Elle saisit les photos de ces deux personnes, à la recherche de similitudes. C’était toujours frustrant de tomber sur une affaire comme celle-ci. Avec une seule victime, on pouvait résolument analyser les preuves, en se concentrant sur chaque petit détail en rapport avec cette personne. Avec trois victimes ou plus, on disposait d’assez d’éléments pour établir un schéma. Pour s’apercevoir que le tueur se déplaçait dans une certaine direction, ou qu’il ne visait que des blondes de moins d’un mètre soixante-dix-sept, ou qu’il se trahissait par un rituel qui apparaissait sur chacune des scènes de crime.

Avec deux, c’était beaucoup plus difficile. On ne pouvait pas relier les choses de la même manière. Une similitude parmi les chiffres pourrait n’être qu’une coïncidence qui serait remise en cause par un autre corps. On aurait pu remarquer que leurs âges étaient tous les deux un nombre premier, avant que cela s’avère insignifiant. On ne pouvait pas dire ce qui était important et ce qui n’était qu’une fausse piste élaborée par son propre esprit, sans intention délibérée.

« Il y a une chose qu’ils ont en commun, » dit Zoe en pointant les photos du doigt. « Les tatouages. Dowling avait un tigre sur son biceps gauche. Everard avait une rose sur la cuisse droite, en pointillés. Elle allait également voir un ami pour s’en faire faire un autre. »

Shelley haussa les épaules. « Est-ce que cela constitue vraiment un lien ? Beaucoup de gens ont des tatouages. »

Zoe compulsait d’autres photos, repérant davantage de marques sur les zones de peau qui étaient visibles sur les différents clichés. Elles étaient presque toutes issues des profils des victimes sur les réseaux sociaux, et il semblait qu’ils étaient tous les deux fiers de leurs tatouages. De les exhiber. Est-ce que cela avait du sens ? « Chacun d’entre eux n’avait pas qu’un seul tatouage. Regarde. Ils en étaient tous les deux recouverts. Dowling s’est fait tatouer toute une jambe, jusqu’au pied. Et Everard, ici, sur le dos et le ventre.

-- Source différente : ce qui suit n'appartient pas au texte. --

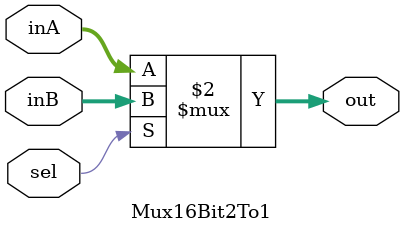
<source format=v>
`timescale 1ns / 1ps


module Mux16Bit2To1(out, inA, inB, sel);

    input [15:0] inA, inB;
    input sel;
    
    output [15:0] out;
    
    assign out = (sel == 0) ? inA : inB; 

endmodule

</source>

– Je ne sais toujours pas si cela signifie quelque chose. C’est juste une tendance culturelle de nos jours. »

Zoe plissa le nez. « Une tendance culturelle ?

– Oui. Tu n’as pas remarqué ? Beaucoup de gens se font tatouer au début de la vingtaine à l’heure actuelle. Couvrant tout leur corps. Même le visage et les mains. Il y a eu beaucoup de célébrités qui l’ont fait. Justin Bieber, Ariana Grande, tu sais ? Des rappeurs, des chanteurs et des sportifs. C’est considéré comme cool actuellement.

– Les tatouages sur le visage et les mains sont de très mauvaises idées, dit Zoe en grimaçant. Imagine que tu ne puisses jamais cacher l’erreur de jeunesse que tu as commise, celle d’avoir choisi de te faire inscrire quelque chose de stupide sur ton corps pour toujours.

– Il doit tout de même bien y avoir une connexion entre eux, poursuivit Shelley. Je parie que ce serait dans leur vie personnelle. Peut-être qu’ils connaissaient tous les deux les mêmes personnes, quelque part dans leur vie. Un bar ou un club, un groupe d’amis, un cousin qui connaissait un cousin. Peut-être qu’ils ont participé au même événement sans le savoir. Il faut juste continuer à creuser jusqu’à ce qu’on débouche là-dessus. »

Zoe acquiesça. « Dans ce cas, je sais par où commencer. » Elle prit le dossier de Callie Everard et nota l’adresse qui y figurait. « L’ami qu’elle allait voir : Javier Santos. »

CHAPITRE SEPT

Zoe parcourut l’espace exiguë de l’atelier, scrutant les illustrations et les dessins qui couvraient toutes les surfaces possibles. Seule une personne qui s’intéressait davantage aux arts pouvait juger si Javier était talentueux ou non. Le fait qu’il soit prolifique n’était cependant pas sujet à débat.

« Tout ça, c’est pour les tatouages ? » demanda-t-elle en les examinant intérieurement.

« Oui, bien sûr. Javier fit un signe de tête. La plupart ont été utilisés. Mais je peux vous concevoir quelque chose d’unique, si vous le souhaitez. »

Zoe le dévisagea pour voir s’il plaisantait. Il avait l’air sérieux, ce qui n’était pas mieux.

« Je ne pense pas, » dit-elle, se contentant de ces simples mots et espérant qu’il n’insisterait pas sur le sujet. Elle n’aurait pas aimé gâcher l’interrogatoire avant même de l’avoir entamé, en lui déclarant précisément ce qu’elle pensait des personnes qui se faisaient tatouer.